Why is the information that some map factors over another is useful? I had an example in my topology script that the hurewicz homomorphism factors over the abelianization of the fundamental group. How is this useful?
 A: If your space is path connected, then the map 
$$\bar{h}:\frac{\pi_1(X,x_0)}{[\pi_1(X,x_0),\pi_1(X,x_0)]}\to H_1(X)$$ 
which the Hurewicz map $h:\pi_1(X,x_0)\to H_1(X)$ factors through is an isomorphism. This is helpful if you know $\pi_1$ and want to compute $H_1$. 
For example, if we already know that $\pi_1(S^1\vee S^1,s_0) = \mathbb{Z}\ast\mathbb{Z}$, the free group on two generators, then by the above isomorphism it follows that $H_1(S^1\vee S^1)=\mathbb{Z}\oplus\mathbb{Z}$, since the abelainization of the free group on $n$ generators is the free abelian group on $n$ generators. 
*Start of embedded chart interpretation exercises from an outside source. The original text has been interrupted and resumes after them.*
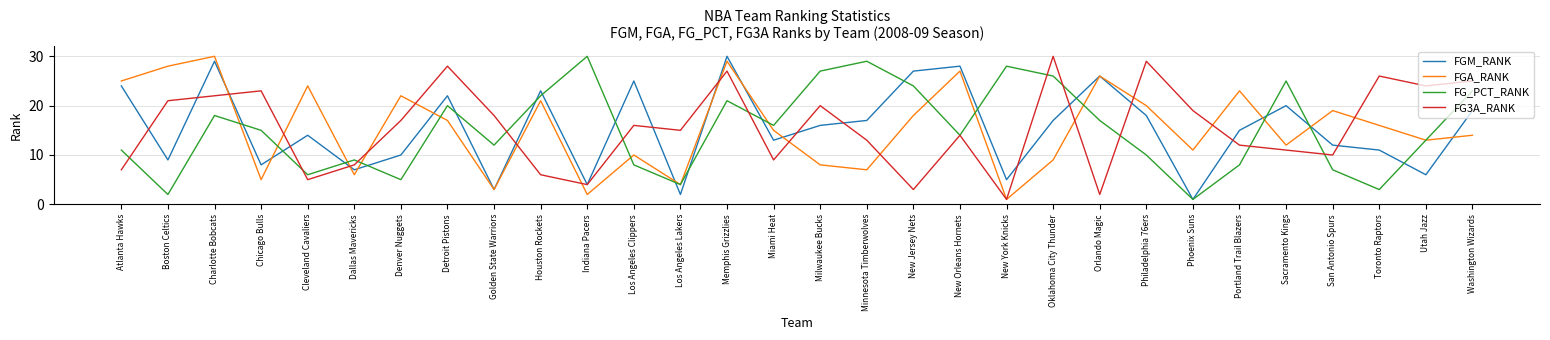

True or false: FGA_RANK has a value of 17 at New Orleans Hornets.

False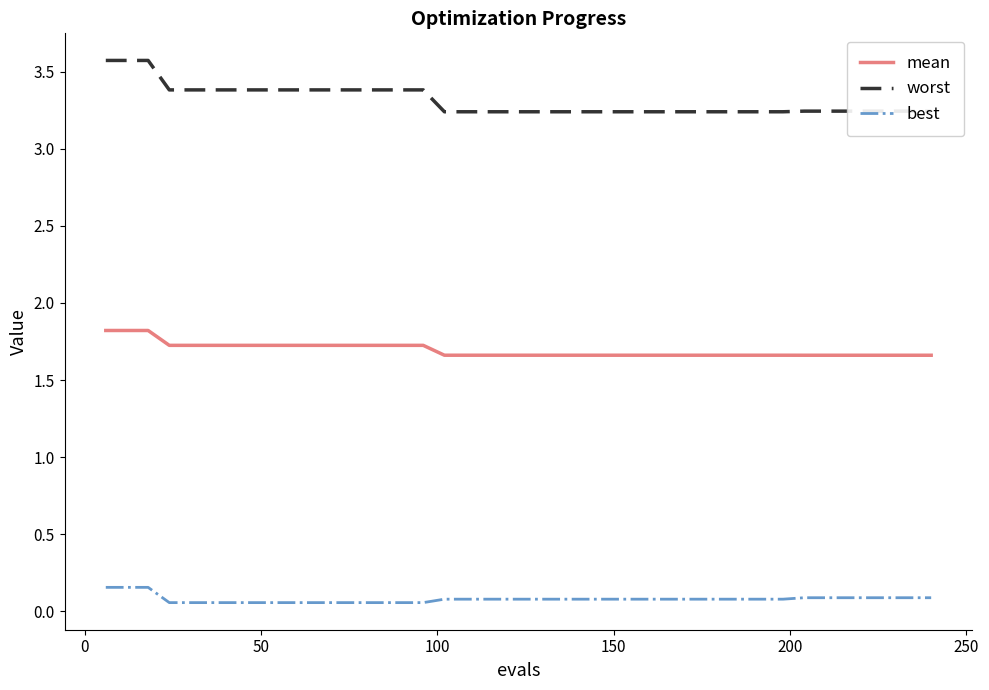

What is the difference between the maximum and minimum values in the worst series?

0.3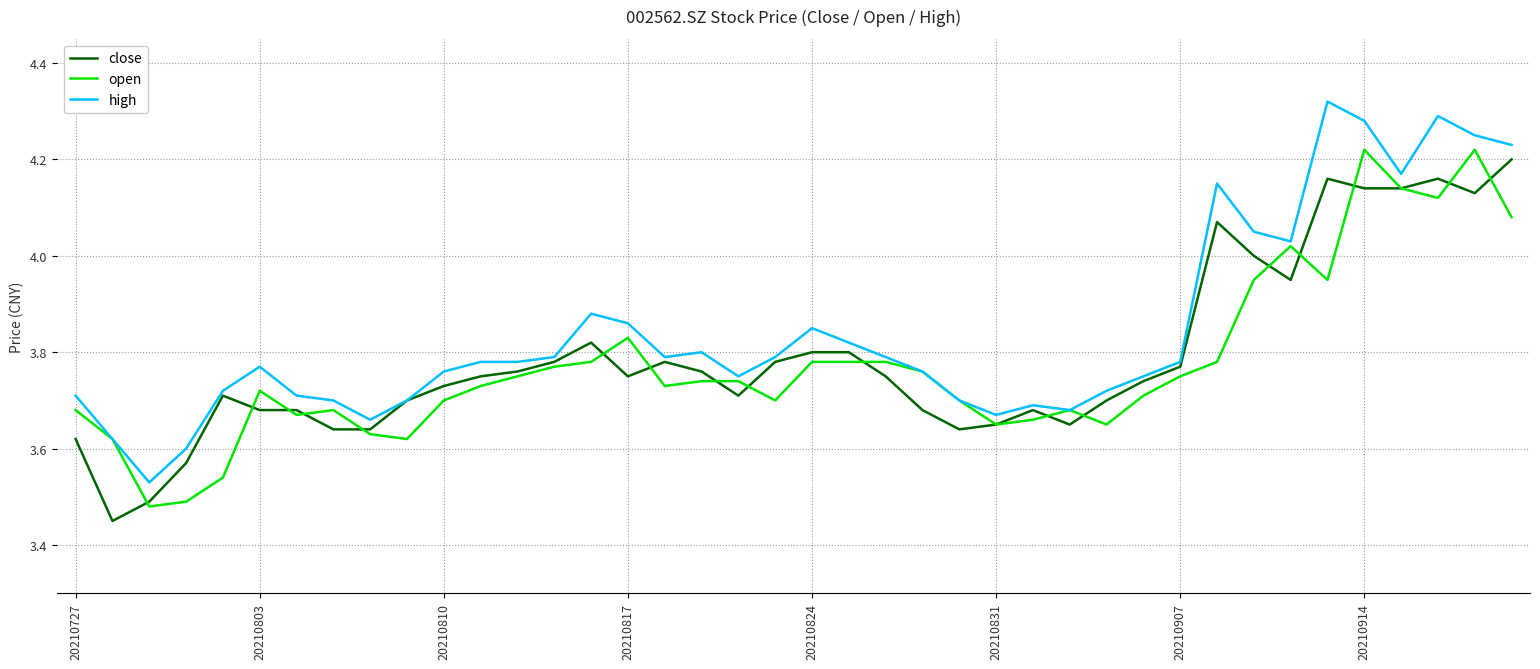

Which series has the largest total across all categories?

high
Similarly, if $K$ is the Klein bottle, we can use the CW decomposition to show that 
$$\pi_1(K,k_0)\cong \langle a,b\ |\ abab^{-1}\rangle.$$
The abelianization of the above is just
$$H_1(K) = \langle a,b\ |\ abab^{-1},ab=ba\rangle = \langle a,b\ |\ a^2,ab=ba \rangle$$
since $ab=ba$ implies that $abab^{-1}=a^2$. It shouldn't be too hard to believe that the above group is just $\mathbb{Z}\oplus\mathbb{Z}/2\mathbb{Z}$.